7 Tips for Emergency Evacuation Safety

Finding the Exit Sign

Power plants, steel forges, paper mills, and aluminum manufacturing facilities all have one thing in common: an accident may just be a split second away. Fires, explosions, chemical leaks, and the like are all too common hazards in these industries. As workers are often in a location that is isolated or some distance from an easy exit, a well-established exit plan must always be in place to ensure emergency evacuation safety.

Emergency Evacuation SafetyAn emergency exit plan should always be in place. Draw up a safety strategy for each location where work may take place. Review and discuss the emergency evacuation plan with the personnel working in those locations. This means that both floor personnel and office staff should have an exit strategy safety plan in place.

Being prepared before an of the aforementioned hazards, and being ready if an evacuation is required, is the most important thing to ensuring that the personnel is safe.
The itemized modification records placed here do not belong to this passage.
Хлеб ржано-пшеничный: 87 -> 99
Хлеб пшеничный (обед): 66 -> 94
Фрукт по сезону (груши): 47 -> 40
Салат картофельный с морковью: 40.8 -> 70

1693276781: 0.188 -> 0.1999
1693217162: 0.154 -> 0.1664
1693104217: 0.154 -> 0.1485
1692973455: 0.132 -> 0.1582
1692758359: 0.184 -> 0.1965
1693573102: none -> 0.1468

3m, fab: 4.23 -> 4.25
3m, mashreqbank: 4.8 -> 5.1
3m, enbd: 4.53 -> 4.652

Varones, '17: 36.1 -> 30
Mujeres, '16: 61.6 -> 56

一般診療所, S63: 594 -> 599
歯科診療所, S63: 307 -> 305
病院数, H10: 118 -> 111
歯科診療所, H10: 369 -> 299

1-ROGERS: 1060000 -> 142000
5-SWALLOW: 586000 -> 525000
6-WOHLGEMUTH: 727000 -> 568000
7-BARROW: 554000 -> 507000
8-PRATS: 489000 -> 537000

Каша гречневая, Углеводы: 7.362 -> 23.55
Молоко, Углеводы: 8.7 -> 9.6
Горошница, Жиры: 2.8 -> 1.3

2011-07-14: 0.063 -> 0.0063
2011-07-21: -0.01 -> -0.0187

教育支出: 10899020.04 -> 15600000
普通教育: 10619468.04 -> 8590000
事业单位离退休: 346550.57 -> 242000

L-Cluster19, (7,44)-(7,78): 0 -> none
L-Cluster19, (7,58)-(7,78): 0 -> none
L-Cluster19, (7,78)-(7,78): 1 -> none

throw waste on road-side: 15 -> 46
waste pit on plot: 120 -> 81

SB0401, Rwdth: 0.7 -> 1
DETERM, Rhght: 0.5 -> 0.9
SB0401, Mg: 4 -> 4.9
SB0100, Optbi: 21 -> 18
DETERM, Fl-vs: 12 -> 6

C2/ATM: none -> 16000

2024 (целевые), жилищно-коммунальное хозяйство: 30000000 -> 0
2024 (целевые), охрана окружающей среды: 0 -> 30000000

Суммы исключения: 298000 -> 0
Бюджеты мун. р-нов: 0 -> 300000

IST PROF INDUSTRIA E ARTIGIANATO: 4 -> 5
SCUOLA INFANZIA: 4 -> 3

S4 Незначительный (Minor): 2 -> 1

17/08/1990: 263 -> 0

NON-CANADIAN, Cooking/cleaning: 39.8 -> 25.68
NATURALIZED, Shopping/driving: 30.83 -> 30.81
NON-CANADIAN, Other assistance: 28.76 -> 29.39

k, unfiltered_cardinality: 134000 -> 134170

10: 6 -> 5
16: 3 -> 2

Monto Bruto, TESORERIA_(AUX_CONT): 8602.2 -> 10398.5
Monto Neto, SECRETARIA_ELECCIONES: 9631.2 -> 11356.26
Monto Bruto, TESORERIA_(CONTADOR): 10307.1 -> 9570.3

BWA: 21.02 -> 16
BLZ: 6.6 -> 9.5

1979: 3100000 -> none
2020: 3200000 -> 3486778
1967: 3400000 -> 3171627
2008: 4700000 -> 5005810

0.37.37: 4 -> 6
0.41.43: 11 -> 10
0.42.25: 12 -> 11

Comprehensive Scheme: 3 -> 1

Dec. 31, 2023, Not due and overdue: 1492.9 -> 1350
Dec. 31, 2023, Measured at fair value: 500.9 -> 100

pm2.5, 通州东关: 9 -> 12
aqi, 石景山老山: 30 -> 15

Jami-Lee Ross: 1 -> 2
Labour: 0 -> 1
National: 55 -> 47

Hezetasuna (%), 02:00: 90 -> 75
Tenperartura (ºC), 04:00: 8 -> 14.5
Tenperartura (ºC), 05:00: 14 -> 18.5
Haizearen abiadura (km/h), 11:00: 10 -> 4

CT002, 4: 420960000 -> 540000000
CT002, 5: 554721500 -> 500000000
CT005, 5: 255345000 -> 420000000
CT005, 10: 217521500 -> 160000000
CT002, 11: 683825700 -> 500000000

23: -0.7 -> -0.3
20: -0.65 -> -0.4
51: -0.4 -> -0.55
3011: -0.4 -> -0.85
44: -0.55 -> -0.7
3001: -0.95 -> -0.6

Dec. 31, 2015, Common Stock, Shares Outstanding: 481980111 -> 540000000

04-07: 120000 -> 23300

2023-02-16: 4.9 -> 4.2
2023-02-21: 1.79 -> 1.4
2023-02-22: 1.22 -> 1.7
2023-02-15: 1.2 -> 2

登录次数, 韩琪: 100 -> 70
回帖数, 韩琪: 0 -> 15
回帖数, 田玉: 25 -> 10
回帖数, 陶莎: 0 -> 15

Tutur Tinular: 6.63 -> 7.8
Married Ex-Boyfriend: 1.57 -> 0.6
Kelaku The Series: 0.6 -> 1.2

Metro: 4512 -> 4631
A mass scramble for the exit is not a plan. Especially when working on a rooftop or higher floor and the building is burning beneath your feet.

State and federal law require exit signs and evacuation maps. Review evacuation maps before anything happens. The last thing you want to do when worrying about a life-threatening hazard is having to read a map or look up information. Fires and other emergencies will require Emergency Evacuation Safety. At this time workers must leave their work areas and leave the building. It is very important that they are able to do so quickly and safely.

Below is a list of unsafe conditions that we need to be on the watch for every day. These hazards, if allowed to exist, can be the difference between a quick escape . . . and disaster!

7 Emergency Evacuation Safety Tips

  1. Make certain that designated emergency exit doors always remain unlocked from the inside while the building or structure is occupied.
  2. Report any broken doors, doorknobs, or jambs. Replace or repair any malfunctioning equipment. Regular inspections are the key.
  3. Never place or store any equipment, materials, or other obstructions in front of an exit door, nor within any aisle or other pathway designated for escape during an emergency. Keep equipment and materials away from the outside of emergency exit doors too. Blocking an exit door or path from the outside can prevent people from being able to get out of, and away from, the building during an emergency.
  4. Do not place curtains, signs, decorations, or similar obstructions over emergency exit doors or across designated emergency aisle-ways, as these items can make exits difficult to locate during an emergency.
  5. Avoid placing containers of flammable liquids or other highly combustible materials under or alongside stairways, ramps, and other pathways. These paths may need to be used for emergency egress, and those materials will make access difficult or impossible.
  6. If you think someone might mistake any doors for an emergency exit, tell your supervisor. Install signs stating their intended purpose (like “Closet”), or marked “Not an Exit” to avoid confusion. Finally, report any unlit emergency exit signs or broken emergency lighting fixtures.
  7. Finally, please let your supervisor know if designated emergency exits are unclear in your work area. Emergency exits only work if you know where they are.